Tan
Tan

Reputation: 352

Javascript Recursion normalize JSON data

I have a json response and I want to simplify this json data with recursion and reduce. I write a function put i stuck at this point. I want to remove all data element and create a new object without data name.

My json data is like this

[
    {
        "city": {
            "data": {
                "id": 649442,
                "country_id": 54,
                "state_id": 682,
                "city_name": "Prague",
                "state_name": "Praha"
            }
        },
        "country": {
            "data": {
                "id": 54,
                "data": {
                    "country_name": "Czech Republic",
                    "short_country": "CZ",
                    "olympic_code": "CZE"
                }
            }
        }
    }
]

And my function is here:

function normalizeData(object) {
  return Object.keys(object).reduce((finalObject, objectKey) => {
    if (object[objectKey] && object[objectKey].data) {
      finalObject[objectKey] = object[objectKey].data;
      if (Array.isArray(finalObject[objectKey].data)) {
        finalObject[objectKey] = object[objectKey].data.map(item => {
          return normalizeData(item);
        });
      } else {
        finalObject[objectKey] = normalizeData(object[objectKey].data);
      }
    } else {
      finalObject[objectKey] = object[objectKey];
    }
    return finalObject;
  }, {});
};

At the and I am still getting data object. So where am I making mistake. Or is there a better way to do this?

Upvotes: 2

Views: 4557

Answers (2)

Tan
Tan

Reputation: 352

I found my mistake. I have an array on top of the object :) so I fixed the code like this.

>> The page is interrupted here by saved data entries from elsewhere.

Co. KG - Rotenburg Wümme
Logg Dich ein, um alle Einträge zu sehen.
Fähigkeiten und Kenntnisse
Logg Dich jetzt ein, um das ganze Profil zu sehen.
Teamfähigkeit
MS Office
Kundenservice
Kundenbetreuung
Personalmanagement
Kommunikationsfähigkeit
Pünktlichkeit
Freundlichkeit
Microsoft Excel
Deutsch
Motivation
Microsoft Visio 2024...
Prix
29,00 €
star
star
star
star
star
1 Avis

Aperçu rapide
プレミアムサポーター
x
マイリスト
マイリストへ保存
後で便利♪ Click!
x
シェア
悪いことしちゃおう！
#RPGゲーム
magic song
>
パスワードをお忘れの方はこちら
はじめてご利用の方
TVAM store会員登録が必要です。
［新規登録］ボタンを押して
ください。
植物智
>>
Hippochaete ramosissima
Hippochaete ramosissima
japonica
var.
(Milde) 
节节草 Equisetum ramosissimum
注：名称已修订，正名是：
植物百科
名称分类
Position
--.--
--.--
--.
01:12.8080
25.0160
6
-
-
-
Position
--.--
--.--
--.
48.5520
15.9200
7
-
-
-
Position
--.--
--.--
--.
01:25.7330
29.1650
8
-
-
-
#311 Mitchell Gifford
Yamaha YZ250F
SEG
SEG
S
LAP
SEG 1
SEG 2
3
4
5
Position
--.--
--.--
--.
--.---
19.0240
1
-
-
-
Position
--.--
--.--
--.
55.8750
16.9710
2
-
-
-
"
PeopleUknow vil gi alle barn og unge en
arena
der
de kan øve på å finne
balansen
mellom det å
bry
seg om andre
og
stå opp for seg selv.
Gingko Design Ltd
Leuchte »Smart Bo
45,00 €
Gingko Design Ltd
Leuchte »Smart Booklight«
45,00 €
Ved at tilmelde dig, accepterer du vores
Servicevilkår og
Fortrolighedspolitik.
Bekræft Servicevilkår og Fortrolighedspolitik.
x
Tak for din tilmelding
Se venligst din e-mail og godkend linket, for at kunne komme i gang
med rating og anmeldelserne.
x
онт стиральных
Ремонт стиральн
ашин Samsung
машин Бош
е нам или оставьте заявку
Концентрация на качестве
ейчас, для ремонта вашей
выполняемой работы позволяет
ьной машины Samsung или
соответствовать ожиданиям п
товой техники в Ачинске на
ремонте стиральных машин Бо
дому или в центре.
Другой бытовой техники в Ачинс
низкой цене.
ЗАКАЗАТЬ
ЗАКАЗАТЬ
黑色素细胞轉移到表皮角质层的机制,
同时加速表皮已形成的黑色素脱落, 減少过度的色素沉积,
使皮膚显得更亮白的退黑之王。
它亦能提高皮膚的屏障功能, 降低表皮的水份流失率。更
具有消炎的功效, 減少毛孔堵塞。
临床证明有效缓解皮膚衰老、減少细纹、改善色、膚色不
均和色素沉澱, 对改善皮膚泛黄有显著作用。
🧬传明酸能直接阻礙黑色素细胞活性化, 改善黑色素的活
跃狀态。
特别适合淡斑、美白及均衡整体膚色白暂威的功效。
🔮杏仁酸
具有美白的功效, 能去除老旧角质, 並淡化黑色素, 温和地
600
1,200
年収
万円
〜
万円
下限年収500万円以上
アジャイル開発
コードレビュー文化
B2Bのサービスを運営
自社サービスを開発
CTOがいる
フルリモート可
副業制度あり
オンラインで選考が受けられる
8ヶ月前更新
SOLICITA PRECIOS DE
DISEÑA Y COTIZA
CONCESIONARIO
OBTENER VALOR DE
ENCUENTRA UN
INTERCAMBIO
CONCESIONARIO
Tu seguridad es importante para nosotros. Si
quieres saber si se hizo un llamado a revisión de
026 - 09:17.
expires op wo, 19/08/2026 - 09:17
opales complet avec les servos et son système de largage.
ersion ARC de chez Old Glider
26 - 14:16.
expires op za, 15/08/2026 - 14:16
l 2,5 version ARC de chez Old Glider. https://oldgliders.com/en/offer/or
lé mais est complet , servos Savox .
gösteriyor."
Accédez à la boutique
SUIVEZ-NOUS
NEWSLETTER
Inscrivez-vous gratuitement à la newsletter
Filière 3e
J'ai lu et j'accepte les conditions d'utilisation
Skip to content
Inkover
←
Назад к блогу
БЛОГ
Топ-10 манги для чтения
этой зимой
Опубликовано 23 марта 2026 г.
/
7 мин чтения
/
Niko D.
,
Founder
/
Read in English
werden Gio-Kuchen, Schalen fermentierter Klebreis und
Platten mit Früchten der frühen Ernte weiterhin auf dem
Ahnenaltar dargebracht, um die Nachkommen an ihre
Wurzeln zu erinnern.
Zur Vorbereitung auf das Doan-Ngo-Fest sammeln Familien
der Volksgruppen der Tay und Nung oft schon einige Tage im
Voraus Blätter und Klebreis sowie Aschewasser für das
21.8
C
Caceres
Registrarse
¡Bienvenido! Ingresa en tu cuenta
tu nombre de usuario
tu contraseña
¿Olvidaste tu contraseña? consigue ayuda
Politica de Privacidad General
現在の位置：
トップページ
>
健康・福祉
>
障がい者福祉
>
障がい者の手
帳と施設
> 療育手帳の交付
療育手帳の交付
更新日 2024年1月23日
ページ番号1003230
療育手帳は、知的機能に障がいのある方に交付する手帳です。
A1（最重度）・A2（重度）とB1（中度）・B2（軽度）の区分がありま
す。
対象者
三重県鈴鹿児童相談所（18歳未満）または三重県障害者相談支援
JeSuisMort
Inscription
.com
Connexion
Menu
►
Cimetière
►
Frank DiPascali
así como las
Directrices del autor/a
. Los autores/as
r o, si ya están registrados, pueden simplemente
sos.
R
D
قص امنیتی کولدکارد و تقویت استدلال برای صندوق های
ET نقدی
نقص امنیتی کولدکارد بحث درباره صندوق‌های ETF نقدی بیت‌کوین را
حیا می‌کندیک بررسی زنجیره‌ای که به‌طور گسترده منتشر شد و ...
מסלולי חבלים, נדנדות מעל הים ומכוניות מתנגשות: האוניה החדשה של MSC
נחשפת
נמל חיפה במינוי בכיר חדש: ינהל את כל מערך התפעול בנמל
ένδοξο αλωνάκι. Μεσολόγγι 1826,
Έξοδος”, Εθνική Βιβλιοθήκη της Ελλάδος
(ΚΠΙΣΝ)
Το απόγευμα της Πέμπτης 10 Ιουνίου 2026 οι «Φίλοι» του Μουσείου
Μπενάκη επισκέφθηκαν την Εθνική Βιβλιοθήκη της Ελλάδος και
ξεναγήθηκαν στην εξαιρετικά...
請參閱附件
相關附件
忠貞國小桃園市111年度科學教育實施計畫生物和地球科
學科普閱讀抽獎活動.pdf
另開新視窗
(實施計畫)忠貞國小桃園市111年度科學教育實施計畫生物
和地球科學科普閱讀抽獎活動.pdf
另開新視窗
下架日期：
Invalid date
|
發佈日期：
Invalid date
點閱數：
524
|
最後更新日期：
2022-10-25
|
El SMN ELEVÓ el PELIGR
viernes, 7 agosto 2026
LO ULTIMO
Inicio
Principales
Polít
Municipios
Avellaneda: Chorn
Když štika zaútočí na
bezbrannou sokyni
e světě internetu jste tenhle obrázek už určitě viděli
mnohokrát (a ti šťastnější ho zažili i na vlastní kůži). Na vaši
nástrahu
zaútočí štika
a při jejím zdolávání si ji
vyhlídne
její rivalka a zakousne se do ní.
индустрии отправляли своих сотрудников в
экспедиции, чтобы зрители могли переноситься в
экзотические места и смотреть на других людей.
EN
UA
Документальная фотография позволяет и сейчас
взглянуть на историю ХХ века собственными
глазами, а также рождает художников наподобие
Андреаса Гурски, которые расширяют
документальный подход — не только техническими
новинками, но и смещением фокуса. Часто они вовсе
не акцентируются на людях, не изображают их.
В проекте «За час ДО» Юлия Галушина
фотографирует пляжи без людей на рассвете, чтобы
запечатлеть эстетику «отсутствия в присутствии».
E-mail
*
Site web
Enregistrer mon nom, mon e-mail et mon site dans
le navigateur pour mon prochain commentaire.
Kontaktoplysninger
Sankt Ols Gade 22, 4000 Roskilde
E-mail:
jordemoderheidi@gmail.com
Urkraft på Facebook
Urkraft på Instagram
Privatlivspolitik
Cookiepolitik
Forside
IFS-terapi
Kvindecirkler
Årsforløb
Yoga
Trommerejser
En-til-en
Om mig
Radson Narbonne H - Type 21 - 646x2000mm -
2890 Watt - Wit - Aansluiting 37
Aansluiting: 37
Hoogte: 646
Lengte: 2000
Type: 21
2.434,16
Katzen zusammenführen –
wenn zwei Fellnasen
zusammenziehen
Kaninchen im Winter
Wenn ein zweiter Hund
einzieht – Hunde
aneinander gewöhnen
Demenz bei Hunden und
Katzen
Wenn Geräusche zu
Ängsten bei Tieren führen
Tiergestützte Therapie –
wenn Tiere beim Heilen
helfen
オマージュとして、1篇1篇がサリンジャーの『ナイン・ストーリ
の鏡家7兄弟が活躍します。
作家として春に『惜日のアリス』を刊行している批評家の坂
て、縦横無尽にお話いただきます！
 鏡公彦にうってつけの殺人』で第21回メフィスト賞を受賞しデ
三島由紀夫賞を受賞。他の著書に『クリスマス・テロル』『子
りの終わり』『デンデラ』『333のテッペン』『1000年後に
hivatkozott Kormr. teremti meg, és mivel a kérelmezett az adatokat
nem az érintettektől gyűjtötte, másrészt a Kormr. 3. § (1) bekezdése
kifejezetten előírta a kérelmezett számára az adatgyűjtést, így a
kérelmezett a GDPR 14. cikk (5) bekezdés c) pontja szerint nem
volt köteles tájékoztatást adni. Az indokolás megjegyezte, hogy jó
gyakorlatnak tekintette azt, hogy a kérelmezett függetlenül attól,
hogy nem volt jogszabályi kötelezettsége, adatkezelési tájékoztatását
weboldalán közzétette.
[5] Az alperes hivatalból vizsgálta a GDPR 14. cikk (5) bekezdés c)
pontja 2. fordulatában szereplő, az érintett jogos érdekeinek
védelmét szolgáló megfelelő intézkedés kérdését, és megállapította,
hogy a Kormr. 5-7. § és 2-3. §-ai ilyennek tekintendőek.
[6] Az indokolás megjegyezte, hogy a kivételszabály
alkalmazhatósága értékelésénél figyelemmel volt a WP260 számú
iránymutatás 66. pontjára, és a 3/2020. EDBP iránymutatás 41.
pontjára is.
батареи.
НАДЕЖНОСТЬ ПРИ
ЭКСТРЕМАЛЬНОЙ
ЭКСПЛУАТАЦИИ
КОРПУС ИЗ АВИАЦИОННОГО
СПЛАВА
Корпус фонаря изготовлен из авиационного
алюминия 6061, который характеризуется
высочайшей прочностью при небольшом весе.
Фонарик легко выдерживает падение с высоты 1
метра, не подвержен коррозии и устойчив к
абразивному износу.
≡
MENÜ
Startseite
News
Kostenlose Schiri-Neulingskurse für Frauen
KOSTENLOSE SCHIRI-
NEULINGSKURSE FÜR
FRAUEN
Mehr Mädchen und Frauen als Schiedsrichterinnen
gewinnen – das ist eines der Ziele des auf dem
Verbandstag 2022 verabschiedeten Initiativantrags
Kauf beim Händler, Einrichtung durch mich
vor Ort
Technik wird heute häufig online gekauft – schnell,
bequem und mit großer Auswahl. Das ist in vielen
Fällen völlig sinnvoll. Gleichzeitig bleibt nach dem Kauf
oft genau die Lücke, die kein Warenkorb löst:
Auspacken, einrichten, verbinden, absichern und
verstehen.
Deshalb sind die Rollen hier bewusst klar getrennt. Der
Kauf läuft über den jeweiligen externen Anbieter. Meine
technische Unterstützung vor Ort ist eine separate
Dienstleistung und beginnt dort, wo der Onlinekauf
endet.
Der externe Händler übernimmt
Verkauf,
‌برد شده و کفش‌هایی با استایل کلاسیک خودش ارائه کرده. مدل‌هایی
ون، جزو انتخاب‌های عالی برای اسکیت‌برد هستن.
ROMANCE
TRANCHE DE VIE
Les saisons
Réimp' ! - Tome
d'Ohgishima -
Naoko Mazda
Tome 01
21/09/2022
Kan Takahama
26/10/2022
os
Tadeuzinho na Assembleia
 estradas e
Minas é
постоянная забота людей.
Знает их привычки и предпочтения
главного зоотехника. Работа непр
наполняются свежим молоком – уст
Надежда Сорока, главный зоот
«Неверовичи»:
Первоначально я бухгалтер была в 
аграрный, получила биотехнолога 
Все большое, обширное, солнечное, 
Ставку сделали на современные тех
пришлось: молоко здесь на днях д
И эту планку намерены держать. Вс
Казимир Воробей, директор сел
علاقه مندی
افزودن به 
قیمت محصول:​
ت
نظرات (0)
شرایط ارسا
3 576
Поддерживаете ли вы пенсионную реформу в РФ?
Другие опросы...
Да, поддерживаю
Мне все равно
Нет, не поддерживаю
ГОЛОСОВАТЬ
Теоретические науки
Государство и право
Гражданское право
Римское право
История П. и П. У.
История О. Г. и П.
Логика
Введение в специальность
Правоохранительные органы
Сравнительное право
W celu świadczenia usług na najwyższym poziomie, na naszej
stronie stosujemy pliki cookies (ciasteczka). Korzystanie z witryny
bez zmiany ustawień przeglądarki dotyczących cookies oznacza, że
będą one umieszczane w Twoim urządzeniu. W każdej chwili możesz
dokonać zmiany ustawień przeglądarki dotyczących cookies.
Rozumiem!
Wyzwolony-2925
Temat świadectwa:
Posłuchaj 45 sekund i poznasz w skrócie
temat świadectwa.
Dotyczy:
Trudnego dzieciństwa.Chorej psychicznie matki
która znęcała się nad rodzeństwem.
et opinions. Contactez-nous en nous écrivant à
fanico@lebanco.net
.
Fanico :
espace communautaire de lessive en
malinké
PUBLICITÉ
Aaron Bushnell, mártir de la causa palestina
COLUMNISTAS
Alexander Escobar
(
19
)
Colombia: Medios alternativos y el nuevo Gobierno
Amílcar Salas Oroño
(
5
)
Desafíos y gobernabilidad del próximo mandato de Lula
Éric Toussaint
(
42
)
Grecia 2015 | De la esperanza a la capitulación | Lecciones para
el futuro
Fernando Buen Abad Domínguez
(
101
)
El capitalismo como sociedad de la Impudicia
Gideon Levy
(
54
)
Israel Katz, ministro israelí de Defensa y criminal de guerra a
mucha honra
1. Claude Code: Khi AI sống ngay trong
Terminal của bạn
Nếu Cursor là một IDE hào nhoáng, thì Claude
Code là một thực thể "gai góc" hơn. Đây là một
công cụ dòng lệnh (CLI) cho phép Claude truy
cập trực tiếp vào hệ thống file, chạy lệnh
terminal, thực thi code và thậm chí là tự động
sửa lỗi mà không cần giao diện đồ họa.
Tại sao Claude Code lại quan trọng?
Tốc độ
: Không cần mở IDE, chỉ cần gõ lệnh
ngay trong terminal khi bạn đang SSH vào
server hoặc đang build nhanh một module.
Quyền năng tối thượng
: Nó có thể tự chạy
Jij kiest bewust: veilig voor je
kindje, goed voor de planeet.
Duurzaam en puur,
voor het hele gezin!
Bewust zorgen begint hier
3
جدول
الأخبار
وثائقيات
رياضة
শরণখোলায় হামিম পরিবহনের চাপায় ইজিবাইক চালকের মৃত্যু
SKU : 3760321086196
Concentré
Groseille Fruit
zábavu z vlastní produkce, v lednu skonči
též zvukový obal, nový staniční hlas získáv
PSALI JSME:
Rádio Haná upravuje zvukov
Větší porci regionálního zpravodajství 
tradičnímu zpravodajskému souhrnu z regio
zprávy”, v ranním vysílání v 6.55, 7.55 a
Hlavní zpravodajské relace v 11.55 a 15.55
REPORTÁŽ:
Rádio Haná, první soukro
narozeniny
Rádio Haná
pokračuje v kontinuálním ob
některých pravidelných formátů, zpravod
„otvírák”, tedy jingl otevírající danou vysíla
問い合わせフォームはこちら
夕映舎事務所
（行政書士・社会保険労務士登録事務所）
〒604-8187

export function normalizeData(object) {
  return Object.keys(object).reduce((finalObject, objectKey) => {
    if (object[objectKey] && object[objectKey].data) {
      finalObject[objectKey] = object[objectKey].data;
      if (Array.isArray(finalObject[objectKey].data)) {
        finalObject[objectKey] = object[objectKey].data.map(item => {
          return normalizeData(item);
        });
      } else {
        finalObject[objectKey] = normalizeData(object[objectKey].data);
      }
    } else {
      finalObject[objectKey] = object[objectKey];
    }
    return finalObject;
  }, {});
}

export function normalizeArray(array) {
  return array.map(object => {
    return normalizeData(object);
  })
}

Upvotes: 0

Simon Hänisch
Simon Hänisch

Reputation: 4968

This is a solution without reduce(), that checks if the object properties are not inherited (hasOwnProperty()), and does a recursion for each property that is an object itself. It the property key is data, then all the values get copied to the parent object and the data key gets deleted from the object afterwards. This is where it gets tricky because the data object can have a data property itself, so this has to be checked and a double recursion needs to be applied.

var jsonStr = `{
    "city": {
        "data": {
            "id": 649442,
            "country_id": 54,
            "state_id": 682,
            "city_name": "Prague",
            "state_name": "Praha"
        }
    },
    "country": {
        "data": {
            "id": 54,
            "data": {
                "country_name": "Czech Republic",
                "short_country": "CZ",
                "olympic_code": "CZE"
            }
        }
    }
}`;

var jo = JSON.parse(jsonStr);

function normalize(obj) {
    for (var key in obj) {
        if (obj.hasOwnProperty(key)) {
            if (typeof obj[key] === 'object') {
                if (key === 'data') {
                    // check if data object also has a data property
                    if (obj[key].hasOwnProperty('data')) {
                        // double recursion
                        normalize(obj[key]);
                        normalize(obj);
                    }
                    else {
                        // copy all values to the parent
                        // (only if they don't exist in the parent yet)
                        for (var subKey in obj[key]) {
                            if (obj[key].hasOwnProperty(subKey)
                            &&  !obj.hasOwnProperty(subKey)) {
                                obj[subKey] = obj[key][subKey];
                            }
                        }
                        // remove the data key
                        delete obj[key];
                    }
                }
                else {
                    // recursion
                    normalize(obj[key]);
                }
            }
        }
    }
}

normalize(jo);

console.log(jo);

you can use a deep extend to create a copy of the object first and return that one, if you don't want the function to modify the input.